**Data for analysis:**
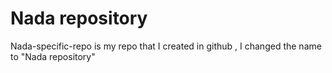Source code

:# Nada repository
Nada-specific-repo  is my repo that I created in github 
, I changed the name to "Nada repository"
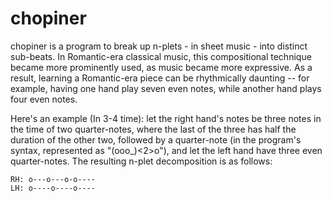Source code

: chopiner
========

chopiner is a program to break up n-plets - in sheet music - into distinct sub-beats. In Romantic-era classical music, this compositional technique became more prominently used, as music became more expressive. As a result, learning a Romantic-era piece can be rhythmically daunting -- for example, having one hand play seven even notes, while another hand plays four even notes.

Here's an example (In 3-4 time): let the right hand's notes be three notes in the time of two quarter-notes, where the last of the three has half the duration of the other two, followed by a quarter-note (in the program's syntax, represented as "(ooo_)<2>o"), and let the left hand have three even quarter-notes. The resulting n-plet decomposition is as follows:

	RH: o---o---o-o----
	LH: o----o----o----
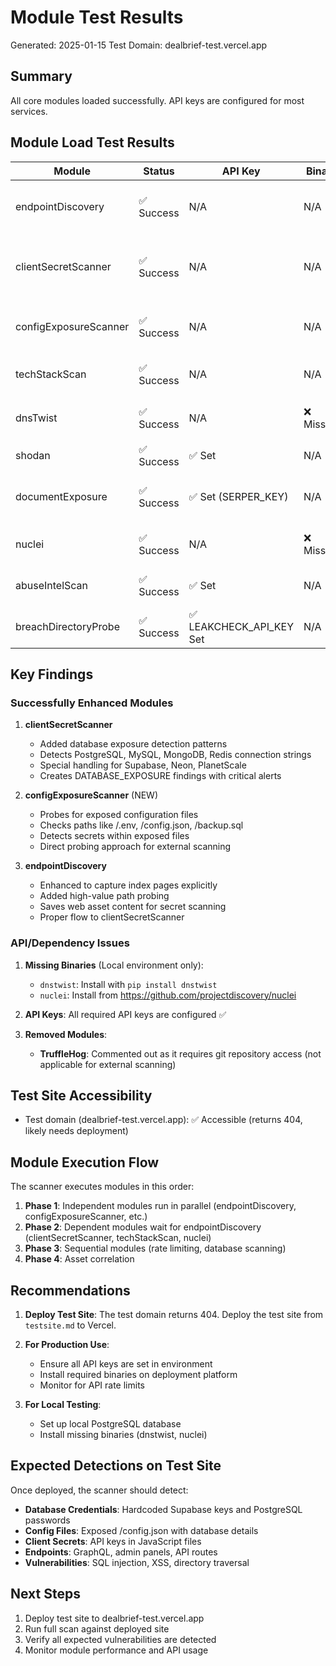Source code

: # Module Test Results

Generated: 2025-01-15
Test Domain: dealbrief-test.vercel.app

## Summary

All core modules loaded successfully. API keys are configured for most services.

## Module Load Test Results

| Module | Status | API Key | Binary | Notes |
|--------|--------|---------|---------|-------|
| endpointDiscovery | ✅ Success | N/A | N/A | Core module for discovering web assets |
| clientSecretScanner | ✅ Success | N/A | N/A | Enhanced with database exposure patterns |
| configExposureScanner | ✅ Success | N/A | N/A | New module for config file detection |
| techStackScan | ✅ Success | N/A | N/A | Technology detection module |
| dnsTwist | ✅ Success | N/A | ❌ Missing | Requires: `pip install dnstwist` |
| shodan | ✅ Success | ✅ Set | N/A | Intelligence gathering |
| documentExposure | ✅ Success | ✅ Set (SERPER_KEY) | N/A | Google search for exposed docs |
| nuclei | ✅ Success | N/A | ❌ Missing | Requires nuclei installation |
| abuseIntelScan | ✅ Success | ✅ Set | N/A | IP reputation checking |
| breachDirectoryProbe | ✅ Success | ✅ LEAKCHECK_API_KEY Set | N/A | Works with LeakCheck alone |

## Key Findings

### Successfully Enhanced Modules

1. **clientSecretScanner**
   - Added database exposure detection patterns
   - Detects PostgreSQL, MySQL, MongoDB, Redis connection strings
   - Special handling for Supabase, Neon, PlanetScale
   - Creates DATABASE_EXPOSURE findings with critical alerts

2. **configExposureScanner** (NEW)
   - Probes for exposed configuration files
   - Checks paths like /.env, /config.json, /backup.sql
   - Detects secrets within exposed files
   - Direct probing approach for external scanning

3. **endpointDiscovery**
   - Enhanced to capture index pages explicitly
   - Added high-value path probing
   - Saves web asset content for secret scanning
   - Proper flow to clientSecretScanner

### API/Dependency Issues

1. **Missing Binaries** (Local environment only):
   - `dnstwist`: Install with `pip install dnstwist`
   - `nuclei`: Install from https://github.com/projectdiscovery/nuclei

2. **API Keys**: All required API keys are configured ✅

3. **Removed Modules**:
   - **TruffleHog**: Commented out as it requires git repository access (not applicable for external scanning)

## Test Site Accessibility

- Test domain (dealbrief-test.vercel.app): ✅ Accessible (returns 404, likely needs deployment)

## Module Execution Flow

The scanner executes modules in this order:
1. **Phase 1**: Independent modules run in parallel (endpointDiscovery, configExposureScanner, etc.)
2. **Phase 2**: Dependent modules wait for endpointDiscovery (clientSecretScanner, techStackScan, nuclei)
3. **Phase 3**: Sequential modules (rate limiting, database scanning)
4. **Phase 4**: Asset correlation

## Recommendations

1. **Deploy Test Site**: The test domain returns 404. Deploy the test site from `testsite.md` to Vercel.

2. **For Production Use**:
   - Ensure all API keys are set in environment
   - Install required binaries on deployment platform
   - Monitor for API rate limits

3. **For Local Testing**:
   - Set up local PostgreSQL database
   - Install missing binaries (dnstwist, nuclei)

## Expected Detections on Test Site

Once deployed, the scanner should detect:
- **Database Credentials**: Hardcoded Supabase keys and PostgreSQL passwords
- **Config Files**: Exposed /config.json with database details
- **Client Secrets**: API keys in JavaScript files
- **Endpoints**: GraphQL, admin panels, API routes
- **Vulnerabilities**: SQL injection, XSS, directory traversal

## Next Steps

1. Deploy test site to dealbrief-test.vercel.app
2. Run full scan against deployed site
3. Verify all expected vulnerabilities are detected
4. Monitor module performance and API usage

**Work instruction:** From the first line of the material down to the line containing "exposure patterns |", inclusive, return each line exactly, skipping any picture.

**Final answer:**
Source code

:# Nada repository
Nada-specific-repo  is my repo that I created in github 
, I changed the name to "Nada repository"
Source code

: chopiner
========

chopiner is a program to break up n-plets - in sheet music - into distinct sub-beats. In Romantic-era classical music, this compositional technique became more prominently used, as music became more expressive. As a result, learning a Romantic-era piece can be rhythmically daunting -- for example, having one hand play seven even notes, while another hand plays four even notes.

Here's an example (In 3-4 time): let the right hand's notes be three notes in the time of two quarter-notes, where the last of the three has half the duration of the other two, followed by a quarter-note (in the program's syntax, represented as "(ooo_)<2>o"), and let the left hand have three even quarter-notes. The resulting n-plet decomposition is as follows:

	RH: o---o---o-o----
	LH: o----o----o----
Source code

: # Module Test Results

Generated: 2025-01-15
Test Domain: dealbrief-test.vercel.app

## Summary

All core modules loaded successfully. API keys are configured for most services.

## Module Load Test Results

| Module | Status | API Key | Binary | Notes |
|--------|--------|---------|---------|-------|
| endpointDiscovery | ✅ Success | N/A | N/A | Core module for discovering web assets |
| clientSecretScanner | ✅ Success | N/A | N/A | Enhanced with database exposure patterns |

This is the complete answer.